L’ex-maire de Saint-Étienne, Gaël Perdriau, a été condamné en première instance à quatre ans de prison ferme pour chantage lié à une sextape. Il sera rejugé du 8 au 12 juin devant la cour d’appel de Lyon. Cette affaire a suscité de nombreuses réactions au sein de la classe politique.
Gaël Perdriau, âgé de 53 ans, a exercé les fonctions de maire de Saint-Étienne et de président de sa métropole de 2014 à 2025. Il a été incarcéré le 7 janvier à la prison de Bourg-en-Bresse, dans l’Ain.
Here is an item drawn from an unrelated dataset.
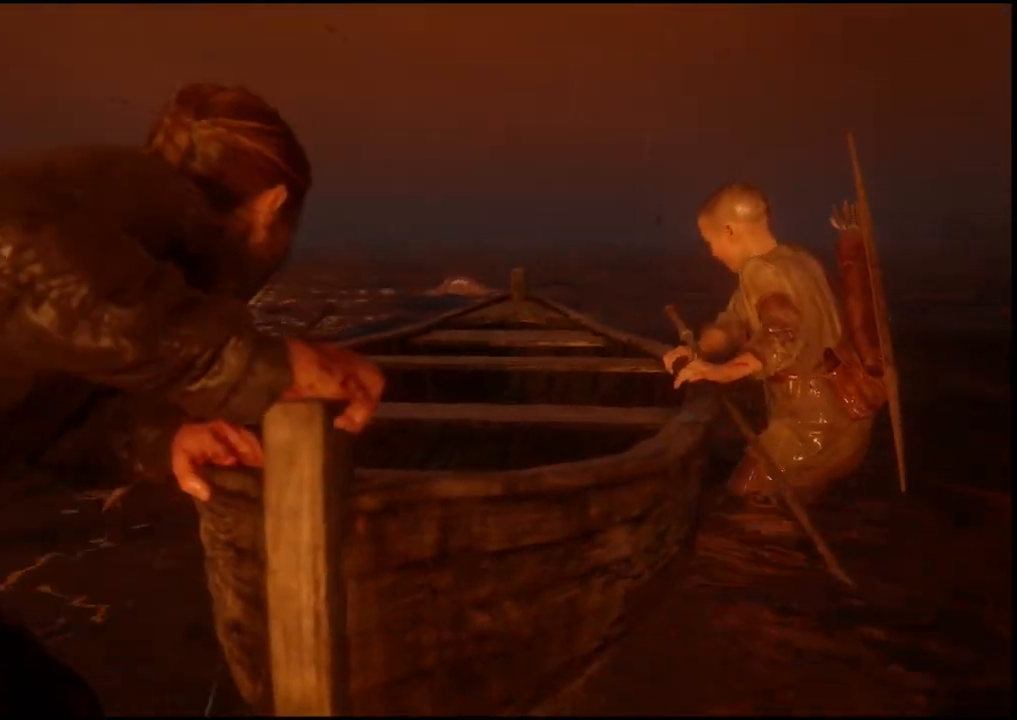
{"buttons": [], "left_stick": "up", "right_stick": "center", "events": []}
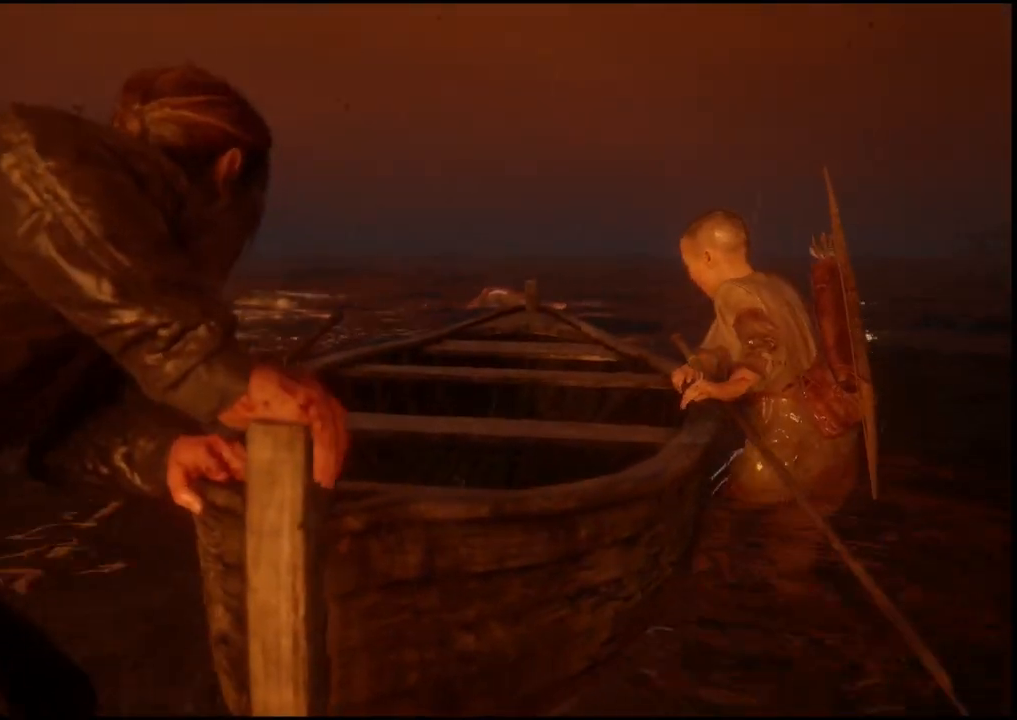
{"buttons": [], "left_stick": "up", "right_stick": "center", "events": []}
Suite à son jugement du 1er décembre, il a démissionné de ses mandats, étant condamné à cinq ans de prison, dont un avec sursis.
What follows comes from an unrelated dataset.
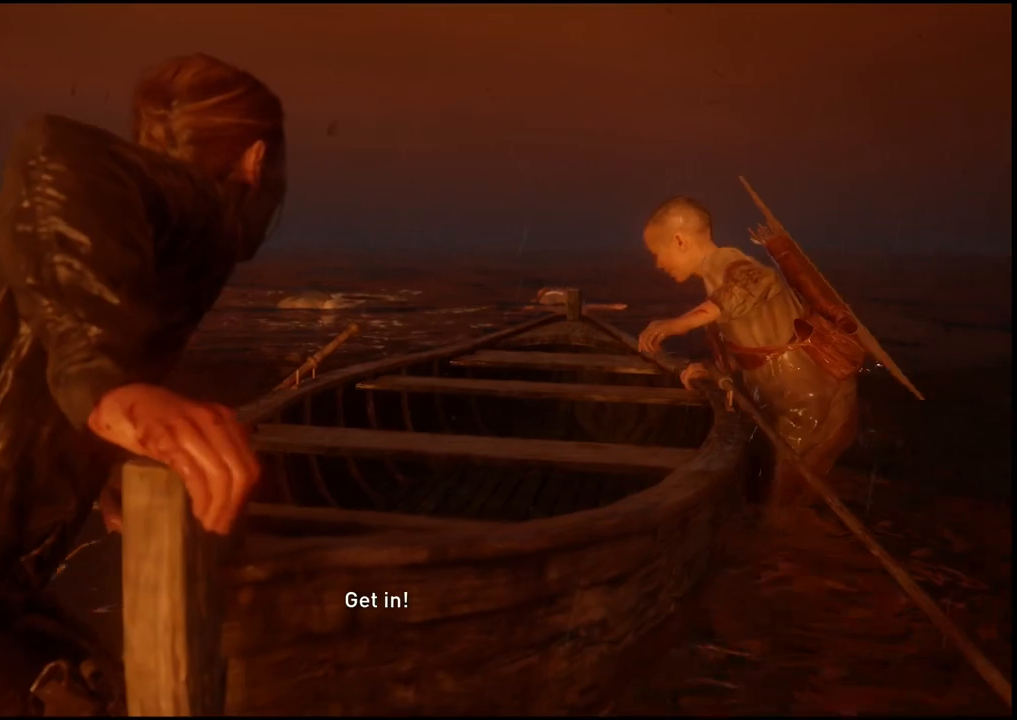
{"buttons": [], "left_stick": "up", "right_stick": "center", "events": []}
La justice a accepté la demande de remise en liberté de Gaël Perdriau, selon un de ses avocats. Cependant, ce dernier a choisi de ne pas communiquer la date de sa sortie de l’établissement pénitentiaire où il est actuellement placé à l’isolement.
Malgré ses protestations d’innocence, Gaël Perdriau a été reconnu coupable en première instance. Il a été accusé, avec trois anciens membres de son entourage, d’avoir comploté pour filmer le Premier adjoint Gilles Artigues à son insu dans une chambre d’hôtel avec un prostitué. Cette vidéo intime aurait été utilisée pour museler son rival.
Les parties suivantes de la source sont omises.